Scott began his professional career with the Wellington Basketball Club of the Canadian Basketball League. On October 4, 2018, he signed with the Club Deportivo Hispano Americano of the Liga Nacional de Básquet Scott averaged 15.8 points, 8.4 rebounds and 2.9 assists per game. During the 2019–20 season, he played with Minas Tênis Clube of the Novo Basquete Brasil, and in 26 games averaged 14.3 points per game.

On May 20, 2020, Scott signed with Hapoel Eilat. On August 7, 2020, he signed with Ironi Nahariya of the Israel Basketball Premier League. In 2020-21 he was second in the Israel Basketball Premier League in two-point field goal percentage (72.3 per cent).
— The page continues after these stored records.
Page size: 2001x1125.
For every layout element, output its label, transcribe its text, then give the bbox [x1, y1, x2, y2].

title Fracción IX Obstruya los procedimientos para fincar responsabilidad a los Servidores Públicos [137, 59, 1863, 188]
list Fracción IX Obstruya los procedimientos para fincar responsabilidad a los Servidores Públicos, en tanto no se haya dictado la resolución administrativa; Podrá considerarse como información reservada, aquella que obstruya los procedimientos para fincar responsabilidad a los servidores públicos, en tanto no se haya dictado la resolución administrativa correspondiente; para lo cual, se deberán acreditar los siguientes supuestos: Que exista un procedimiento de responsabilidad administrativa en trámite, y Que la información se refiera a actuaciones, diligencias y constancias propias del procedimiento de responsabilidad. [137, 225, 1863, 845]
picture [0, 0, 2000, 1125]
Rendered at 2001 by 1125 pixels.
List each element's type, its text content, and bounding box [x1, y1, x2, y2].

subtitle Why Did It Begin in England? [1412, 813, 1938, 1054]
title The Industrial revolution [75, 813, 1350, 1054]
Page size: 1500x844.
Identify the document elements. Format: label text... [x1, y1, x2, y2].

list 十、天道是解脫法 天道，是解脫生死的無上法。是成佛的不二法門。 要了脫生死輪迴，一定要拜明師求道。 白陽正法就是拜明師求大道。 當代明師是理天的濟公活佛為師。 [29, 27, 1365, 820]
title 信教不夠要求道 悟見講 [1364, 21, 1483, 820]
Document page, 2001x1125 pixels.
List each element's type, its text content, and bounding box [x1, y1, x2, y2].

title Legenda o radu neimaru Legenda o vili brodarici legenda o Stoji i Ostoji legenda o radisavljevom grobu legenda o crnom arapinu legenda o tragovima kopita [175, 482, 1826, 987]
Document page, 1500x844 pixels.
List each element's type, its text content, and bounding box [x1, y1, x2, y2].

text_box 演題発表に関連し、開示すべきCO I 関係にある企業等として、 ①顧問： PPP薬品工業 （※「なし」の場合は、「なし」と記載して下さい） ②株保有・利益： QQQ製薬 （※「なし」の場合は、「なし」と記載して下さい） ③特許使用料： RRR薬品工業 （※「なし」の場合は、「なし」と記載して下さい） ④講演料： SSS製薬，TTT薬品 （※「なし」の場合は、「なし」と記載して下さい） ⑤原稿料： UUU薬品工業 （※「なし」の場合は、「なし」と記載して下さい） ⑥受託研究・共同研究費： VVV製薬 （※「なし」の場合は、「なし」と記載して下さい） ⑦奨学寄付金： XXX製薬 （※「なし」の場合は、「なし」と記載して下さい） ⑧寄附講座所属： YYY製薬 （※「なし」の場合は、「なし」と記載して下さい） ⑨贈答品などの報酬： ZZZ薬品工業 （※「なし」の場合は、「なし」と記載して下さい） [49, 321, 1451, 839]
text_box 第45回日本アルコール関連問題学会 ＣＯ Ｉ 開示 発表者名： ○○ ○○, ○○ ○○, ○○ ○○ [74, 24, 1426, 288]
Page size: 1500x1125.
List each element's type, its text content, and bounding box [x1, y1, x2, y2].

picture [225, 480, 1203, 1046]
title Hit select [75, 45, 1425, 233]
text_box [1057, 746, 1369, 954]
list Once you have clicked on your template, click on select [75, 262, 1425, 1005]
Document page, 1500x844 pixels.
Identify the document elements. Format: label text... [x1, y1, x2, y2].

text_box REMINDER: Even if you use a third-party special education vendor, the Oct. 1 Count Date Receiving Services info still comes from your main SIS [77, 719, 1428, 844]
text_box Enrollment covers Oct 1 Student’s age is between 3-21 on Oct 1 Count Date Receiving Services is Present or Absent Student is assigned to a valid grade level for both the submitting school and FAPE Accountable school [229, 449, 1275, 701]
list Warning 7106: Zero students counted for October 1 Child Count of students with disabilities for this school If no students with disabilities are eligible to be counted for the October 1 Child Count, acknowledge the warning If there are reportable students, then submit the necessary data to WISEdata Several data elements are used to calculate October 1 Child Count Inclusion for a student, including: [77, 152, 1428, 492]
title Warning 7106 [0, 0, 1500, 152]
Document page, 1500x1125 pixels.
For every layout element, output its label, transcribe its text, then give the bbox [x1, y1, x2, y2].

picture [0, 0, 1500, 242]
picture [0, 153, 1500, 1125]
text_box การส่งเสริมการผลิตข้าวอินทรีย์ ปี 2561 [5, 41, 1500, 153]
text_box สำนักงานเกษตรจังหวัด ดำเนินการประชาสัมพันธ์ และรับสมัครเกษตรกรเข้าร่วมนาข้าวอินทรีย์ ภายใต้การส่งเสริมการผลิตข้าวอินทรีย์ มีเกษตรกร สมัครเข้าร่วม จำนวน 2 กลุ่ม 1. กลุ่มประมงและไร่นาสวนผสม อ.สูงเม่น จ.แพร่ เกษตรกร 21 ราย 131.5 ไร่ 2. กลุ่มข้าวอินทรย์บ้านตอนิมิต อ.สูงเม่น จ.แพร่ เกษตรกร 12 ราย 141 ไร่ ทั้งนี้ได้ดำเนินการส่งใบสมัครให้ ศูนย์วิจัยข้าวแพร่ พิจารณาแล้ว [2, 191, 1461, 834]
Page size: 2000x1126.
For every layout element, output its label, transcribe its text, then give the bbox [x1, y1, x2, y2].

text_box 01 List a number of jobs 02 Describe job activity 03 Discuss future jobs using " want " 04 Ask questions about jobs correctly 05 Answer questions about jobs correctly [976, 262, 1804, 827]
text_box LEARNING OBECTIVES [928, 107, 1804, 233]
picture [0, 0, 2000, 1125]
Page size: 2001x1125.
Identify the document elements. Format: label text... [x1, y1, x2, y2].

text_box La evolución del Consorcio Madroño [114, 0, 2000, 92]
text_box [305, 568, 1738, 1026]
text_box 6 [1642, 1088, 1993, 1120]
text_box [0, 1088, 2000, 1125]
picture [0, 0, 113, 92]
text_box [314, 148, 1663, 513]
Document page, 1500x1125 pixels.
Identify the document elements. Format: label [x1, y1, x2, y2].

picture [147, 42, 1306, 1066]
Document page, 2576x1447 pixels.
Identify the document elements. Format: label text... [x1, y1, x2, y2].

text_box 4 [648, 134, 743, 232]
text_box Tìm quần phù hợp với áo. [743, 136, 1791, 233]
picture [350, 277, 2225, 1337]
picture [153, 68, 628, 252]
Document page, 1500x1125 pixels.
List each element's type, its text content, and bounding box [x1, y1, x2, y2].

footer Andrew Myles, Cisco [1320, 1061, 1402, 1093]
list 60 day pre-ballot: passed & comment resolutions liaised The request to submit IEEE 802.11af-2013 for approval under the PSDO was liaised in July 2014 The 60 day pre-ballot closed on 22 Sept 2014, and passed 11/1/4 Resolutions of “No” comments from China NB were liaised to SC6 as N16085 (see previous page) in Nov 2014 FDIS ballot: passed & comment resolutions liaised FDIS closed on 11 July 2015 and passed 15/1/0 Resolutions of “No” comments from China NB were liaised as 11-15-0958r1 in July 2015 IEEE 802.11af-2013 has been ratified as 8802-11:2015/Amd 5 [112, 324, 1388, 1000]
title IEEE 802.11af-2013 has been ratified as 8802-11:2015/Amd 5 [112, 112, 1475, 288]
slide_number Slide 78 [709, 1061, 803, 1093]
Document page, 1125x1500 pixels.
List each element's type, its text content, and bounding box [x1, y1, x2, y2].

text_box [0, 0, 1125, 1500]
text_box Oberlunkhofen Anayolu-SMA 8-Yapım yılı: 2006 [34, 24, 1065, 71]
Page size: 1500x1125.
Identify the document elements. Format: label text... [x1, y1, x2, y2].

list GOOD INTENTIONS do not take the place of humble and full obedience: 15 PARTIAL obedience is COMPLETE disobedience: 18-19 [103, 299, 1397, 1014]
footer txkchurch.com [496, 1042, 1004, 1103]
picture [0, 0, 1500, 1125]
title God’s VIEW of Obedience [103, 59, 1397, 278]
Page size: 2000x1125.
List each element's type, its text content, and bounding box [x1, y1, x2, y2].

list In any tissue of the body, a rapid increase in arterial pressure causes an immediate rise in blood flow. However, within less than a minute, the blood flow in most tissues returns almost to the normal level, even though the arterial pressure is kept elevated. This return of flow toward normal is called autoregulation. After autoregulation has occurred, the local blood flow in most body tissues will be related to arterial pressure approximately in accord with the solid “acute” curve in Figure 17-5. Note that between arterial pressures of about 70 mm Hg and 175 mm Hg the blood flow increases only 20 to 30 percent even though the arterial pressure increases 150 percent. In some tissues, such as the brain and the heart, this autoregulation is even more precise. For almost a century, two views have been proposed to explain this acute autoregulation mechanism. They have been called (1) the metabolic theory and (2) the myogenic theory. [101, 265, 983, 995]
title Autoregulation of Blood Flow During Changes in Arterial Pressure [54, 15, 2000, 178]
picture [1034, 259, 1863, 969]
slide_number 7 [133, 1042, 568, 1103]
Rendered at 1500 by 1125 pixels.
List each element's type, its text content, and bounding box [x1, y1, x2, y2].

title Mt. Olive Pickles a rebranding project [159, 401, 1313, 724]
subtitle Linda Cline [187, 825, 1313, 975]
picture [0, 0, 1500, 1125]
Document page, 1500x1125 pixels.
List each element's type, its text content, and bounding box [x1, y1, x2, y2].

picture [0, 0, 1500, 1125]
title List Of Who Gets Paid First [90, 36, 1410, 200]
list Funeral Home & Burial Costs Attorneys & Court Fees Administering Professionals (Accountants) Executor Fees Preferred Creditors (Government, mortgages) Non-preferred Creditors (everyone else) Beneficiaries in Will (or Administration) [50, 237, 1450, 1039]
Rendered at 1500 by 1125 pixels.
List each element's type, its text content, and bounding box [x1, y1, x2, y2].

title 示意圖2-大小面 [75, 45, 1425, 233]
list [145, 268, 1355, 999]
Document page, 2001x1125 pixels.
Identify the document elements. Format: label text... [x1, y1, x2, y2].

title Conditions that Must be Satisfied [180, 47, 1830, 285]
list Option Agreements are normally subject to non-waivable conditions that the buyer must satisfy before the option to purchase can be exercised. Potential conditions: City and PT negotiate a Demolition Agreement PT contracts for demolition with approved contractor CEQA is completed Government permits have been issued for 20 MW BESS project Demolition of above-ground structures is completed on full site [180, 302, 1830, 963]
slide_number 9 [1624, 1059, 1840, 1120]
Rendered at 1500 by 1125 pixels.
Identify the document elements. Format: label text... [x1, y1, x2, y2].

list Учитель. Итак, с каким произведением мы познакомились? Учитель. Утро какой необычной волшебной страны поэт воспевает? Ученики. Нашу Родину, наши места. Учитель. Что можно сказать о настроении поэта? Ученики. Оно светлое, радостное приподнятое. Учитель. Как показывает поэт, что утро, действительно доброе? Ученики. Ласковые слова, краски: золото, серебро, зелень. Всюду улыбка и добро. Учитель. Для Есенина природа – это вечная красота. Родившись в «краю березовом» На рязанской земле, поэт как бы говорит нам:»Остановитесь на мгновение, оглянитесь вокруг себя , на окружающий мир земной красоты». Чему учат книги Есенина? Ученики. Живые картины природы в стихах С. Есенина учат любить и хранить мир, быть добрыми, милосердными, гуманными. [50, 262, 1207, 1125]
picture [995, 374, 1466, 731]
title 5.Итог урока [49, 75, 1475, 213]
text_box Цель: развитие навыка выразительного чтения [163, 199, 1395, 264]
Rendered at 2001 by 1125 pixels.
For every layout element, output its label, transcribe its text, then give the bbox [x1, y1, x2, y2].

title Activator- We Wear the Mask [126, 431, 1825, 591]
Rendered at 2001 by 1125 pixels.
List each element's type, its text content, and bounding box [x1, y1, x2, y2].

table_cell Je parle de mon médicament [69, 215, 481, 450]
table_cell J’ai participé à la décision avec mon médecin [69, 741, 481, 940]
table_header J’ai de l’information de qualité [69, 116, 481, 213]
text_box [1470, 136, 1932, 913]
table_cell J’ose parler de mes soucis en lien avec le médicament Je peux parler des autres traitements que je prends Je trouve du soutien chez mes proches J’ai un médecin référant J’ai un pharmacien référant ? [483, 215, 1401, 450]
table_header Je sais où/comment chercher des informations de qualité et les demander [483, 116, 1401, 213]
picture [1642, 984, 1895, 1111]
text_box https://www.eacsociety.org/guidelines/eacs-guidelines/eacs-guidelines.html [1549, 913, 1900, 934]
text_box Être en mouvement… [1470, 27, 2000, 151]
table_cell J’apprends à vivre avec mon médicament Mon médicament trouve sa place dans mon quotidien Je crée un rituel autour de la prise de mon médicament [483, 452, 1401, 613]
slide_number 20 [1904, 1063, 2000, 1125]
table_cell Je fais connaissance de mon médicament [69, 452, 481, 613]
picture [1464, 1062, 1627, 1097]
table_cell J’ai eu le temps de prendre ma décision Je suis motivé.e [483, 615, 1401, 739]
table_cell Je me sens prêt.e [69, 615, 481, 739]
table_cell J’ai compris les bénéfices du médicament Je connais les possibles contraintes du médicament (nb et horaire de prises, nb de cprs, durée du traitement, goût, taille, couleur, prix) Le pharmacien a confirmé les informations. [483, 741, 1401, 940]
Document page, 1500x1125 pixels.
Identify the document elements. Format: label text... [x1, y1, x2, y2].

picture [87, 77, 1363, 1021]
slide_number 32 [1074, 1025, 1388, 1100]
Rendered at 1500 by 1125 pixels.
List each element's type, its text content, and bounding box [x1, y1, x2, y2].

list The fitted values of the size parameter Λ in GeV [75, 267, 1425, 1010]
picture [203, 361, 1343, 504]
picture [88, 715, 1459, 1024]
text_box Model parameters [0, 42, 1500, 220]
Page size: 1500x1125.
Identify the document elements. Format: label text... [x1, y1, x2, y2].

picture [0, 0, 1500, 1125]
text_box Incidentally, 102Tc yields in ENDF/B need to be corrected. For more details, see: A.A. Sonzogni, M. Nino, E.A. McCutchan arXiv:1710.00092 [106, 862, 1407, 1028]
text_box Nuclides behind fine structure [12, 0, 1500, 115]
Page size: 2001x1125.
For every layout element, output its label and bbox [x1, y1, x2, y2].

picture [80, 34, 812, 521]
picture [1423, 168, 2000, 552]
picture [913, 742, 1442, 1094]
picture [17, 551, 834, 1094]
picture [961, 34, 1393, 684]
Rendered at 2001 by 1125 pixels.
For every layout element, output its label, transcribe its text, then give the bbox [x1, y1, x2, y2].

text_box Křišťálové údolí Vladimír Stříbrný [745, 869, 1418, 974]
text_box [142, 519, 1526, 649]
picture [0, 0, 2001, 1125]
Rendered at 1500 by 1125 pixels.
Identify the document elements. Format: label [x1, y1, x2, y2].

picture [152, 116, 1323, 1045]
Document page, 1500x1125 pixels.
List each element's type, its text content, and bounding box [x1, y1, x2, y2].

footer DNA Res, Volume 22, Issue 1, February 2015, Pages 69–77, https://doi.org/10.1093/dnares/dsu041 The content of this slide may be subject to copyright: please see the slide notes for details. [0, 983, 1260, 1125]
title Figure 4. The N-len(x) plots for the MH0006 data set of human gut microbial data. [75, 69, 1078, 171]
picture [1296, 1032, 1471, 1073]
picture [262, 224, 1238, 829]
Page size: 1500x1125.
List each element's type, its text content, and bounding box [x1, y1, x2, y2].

In October 2022, he signed with the San Miguel Beermen of the Philippine Basketball Association (PBA) to replace Diamond Stone as the team's import for the 2022–23 PBA Commissioner's Cup.

He signed with Bishrelt Metal team of The League (Mongolia) in 2024. But after altercation with opposing player in the first game of the Finals on April 21, 2025, The Mongolian Basketball Association suspended him from playing until the end of 2025.

==Personal life==
Scott is from Columbus, Ohio. His parents are Sean Scott and Karen Smith.